The multicentre, open-label, randomised trial enrolled 282 adults from 38 sites across five countries. Participants were eligible if they had an HbA1c between 7.0% and 9.5%, a stable body weight, and a BMI of 25 kg/m² or greater. All had been receiving a stable dose of dulaglutide (0.75 mg or 1.5 mg) for at least 6 months, along with up to three oral antihyperglycaemic agents. Participants were randomly assigned either to escalation of dulaglutide to 4.5 mg or maximum tolerated dose (MTD), or to switch to tirzepatide up to 15 mg or MTD. The primary endpoint was change in HbA1c at week 40, with body weight change as the key secondary outcome.
At 40 weeks, mean HbA1c reduction was −1.44% (SE 0.07) in the tirzepatide group and −0.67% (SE 0.08) in the dulaglutide group, with an estimated treatment difference of −0.77% (95% CI: −0.98–−0.56; p<0.001). Weight loss was also significantly greater in the tirzepatide group (−10.5 kg [SE 0.5]) versus the dulaglutide group (−3.6 kg [SE 0.5]), with an estimated treatment difference of −6.9 kg (95% CI: −8.3–−5.5; P < 0.001). Serious adverse events were comparable (7.2% tirzepatide vs 7.0% dulaglutide), with nausea and diarrhoea being the most common side effects.

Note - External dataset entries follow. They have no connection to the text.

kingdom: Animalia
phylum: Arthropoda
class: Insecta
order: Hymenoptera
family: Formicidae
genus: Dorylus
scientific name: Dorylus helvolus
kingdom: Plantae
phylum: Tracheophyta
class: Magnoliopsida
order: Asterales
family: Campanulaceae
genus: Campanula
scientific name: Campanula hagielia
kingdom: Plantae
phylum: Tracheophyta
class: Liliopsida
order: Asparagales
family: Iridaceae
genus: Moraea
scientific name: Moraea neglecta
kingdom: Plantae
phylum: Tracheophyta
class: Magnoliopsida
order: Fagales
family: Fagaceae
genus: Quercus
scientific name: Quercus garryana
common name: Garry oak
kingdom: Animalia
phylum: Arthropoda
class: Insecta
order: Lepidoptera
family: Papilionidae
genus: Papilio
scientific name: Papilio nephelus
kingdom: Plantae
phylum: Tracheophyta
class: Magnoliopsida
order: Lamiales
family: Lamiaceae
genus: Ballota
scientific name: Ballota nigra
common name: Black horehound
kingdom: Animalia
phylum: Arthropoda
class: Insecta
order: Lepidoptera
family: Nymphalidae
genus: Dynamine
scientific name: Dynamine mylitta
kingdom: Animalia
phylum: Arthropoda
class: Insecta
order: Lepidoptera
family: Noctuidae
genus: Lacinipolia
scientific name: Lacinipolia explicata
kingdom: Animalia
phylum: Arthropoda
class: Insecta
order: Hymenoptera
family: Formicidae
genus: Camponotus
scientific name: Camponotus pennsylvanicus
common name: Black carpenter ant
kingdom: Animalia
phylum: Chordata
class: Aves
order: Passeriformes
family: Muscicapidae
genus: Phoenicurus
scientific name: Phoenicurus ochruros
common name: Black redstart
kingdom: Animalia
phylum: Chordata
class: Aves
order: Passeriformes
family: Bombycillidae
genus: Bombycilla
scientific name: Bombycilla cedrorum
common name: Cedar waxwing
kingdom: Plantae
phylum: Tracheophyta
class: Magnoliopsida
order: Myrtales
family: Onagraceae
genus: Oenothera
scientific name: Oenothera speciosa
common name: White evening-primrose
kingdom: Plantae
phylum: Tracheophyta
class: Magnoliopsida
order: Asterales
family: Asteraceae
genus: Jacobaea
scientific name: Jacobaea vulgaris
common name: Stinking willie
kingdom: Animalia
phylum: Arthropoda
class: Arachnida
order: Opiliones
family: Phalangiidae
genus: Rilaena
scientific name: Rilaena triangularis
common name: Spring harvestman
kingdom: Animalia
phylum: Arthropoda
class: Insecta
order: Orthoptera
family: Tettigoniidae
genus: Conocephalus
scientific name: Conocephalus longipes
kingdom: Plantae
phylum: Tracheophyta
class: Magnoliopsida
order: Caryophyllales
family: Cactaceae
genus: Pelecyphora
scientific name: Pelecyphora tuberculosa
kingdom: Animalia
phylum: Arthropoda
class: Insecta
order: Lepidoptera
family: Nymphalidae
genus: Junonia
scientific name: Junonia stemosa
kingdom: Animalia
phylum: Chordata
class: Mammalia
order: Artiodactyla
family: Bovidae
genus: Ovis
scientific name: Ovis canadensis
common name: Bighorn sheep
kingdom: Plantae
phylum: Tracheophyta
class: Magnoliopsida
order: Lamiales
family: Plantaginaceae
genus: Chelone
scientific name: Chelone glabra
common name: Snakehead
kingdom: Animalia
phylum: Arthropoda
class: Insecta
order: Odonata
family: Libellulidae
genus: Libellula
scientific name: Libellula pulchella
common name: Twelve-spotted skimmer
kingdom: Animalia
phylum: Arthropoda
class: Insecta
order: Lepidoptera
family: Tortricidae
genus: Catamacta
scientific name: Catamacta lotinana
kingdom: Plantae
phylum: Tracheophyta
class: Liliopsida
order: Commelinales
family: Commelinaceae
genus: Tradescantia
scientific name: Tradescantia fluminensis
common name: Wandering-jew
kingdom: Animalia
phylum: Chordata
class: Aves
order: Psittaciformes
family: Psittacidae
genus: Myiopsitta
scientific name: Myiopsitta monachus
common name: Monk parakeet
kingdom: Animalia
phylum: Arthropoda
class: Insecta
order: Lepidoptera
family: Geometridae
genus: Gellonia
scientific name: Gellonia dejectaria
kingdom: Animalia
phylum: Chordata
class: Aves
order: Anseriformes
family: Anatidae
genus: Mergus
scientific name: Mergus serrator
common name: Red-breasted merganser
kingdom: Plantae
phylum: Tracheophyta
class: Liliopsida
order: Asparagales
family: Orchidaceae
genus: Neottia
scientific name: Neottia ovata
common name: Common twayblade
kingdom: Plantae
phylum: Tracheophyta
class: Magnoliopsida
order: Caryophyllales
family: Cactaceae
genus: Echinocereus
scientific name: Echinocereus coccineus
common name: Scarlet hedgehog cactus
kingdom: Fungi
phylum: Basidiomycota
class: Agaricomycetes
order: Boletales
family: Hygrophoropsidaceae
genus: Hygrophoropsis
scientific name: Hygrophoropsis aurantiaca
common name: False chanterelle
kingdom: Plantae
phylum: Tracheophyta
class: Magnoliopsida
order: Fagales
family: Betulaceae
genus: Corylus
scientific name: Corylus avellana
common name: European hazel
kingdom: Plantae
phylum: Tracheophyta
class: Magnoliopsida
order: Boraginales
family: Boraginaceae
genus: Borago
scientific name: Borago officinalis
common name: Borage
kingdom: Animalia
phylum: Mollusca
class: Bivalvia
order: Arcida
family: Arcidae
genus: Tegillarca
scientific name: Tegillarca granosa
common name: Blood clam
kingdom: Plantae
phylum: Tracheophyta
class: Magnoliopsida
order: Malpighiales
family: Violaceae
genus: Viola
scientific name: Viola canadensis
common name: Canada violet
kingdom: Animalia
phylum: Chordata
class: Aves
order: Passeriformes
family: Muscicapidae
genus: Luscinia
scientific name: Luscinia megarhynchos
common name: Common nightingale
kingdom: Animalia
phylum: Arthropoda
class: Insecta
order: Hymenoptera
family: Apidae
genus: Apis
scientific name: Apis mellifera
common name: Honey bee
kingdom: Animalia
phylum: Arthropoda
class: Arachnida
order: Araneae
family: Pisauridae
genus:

This study supports the clinical value of switching to tirzepatide in patients with suboptimally controlled T2D on dulaglutide, demonstrating superior glycaemic and weight outcomes. However, the open-label design may introduce bias, and longer-term outcomes remain to be established. These findings may influence treatment strategies in routine diabetes care.
Reference
Billings LK et al. Comparison of Dose Escalation Versus Switching to Tirzepatide Among People With Type 2 Diabetes Inadequately Controlled on Lower Doses of Dulaglutide: A Randomized Clinical Trial. Ann Intern Med. 2025;DOI: 10.7326/ANNALS-24-03849.